At least 14 species of honeyeater have been recorded in Gandangara State Conservation Area, including the regionally significant tawny-crowned honeyeater (Gliciphila melanops). Other woodland birds recorded in the reserve include the dusky woodswallow (Artamus cyanopterus), weebill (Smicrornis brevirostris) and double-barred finch (Taeniopygia bichenovii).

==Management==
The majority of the Lucas Heights Conservation Area is managed by Sutherland Shire Council as community land categorised as a natural area under the Local Government Act 1993. Management objectives focus on biodiversity conservation, rehabilitation of degraded areas, protection of Aboriginal cultural heritage and low-impact community access. Permitted uses identified in the council's plan of management include bushwalking, environmental education and scientific research on designated walking tracks, as well as access for firefighting and land-management purposes. The plan also provides for Aboriginal community access to identified archaeological sites.

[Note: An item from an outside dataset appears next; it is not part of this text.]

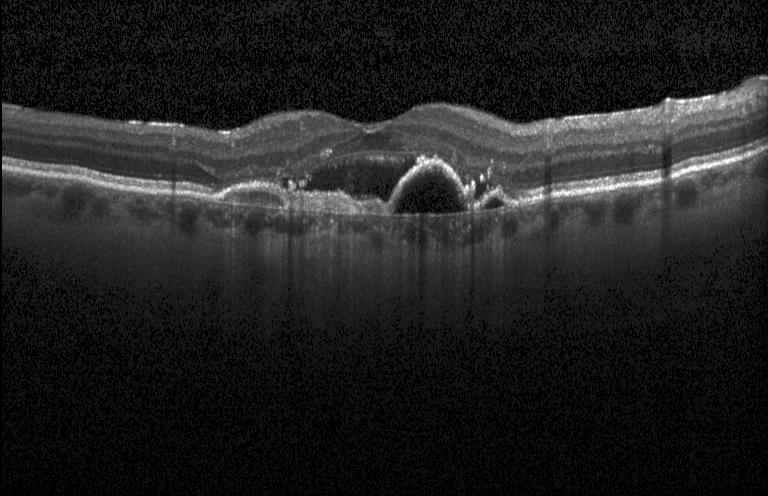 Macular OCT: CNV.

Trail bikes and unauthorised four-wheel-drive vehicles are prohibited. Management measures have included fencing, barriers, signs, rehabilitation of vehicle tracks and cooperation between council, police and the National Parks and Wildlife Service. Gandangara State Conservation Area is separately managed by the NSW National Parks and Wildlife Service under the National Parks and Wildlife Act 1974. The reserve has no public road access. Management priorities include protection of Shale/Sandstone Transition Forest, fire management, pest and weed control, erosion mitigation and reducing illegal off-road vehicle use.

===Conservation and rehabilitation===
Before its formal management as a conservation area, the Lucas Heights site was used without authorisation for trail-bike riding and four-wheel driving. Parts of the reserve were also affected by vegetation clearing and rubbish dumping. The extensive network of informal vehicle tracks contributed to erosion, damage to vegetation and fauna habitat, and deterioration of water quality in Mill Creek. Disturbed areas also provided opportunities for weed invasion and changes to soil nutrient conditions. The 2010 Mill Creek catchment plan continued to identify unauthorised vehicle access as a significant management issue. A former clay quarry, known as Bourke's Quarry, is located within the conservation area. The quarry was filled and progressively rehabilitated and revegetated with locally native species. Conservation works in the reserve have included weed control, bush regeneration, vehicle-track closures, fencing, walking-track works and tree planting.

In 2025, a revegetation project included the planting of 2,000 koala habitat trees in a degraded former clay quarry area of the Lucas Heights Conservation Area known as "the Paddock". The site borders a remnant of Cumberland Shale–Sandstone Ironbark Forest. Within Gandangara State Conservation Area, introduced animals recorded or known from the vicinity include red foxes, feral cats and feral deer. Weeds include crofton weed and exotic grasses. Illegal off-road driving has also damaged tracks and trails within the reserve.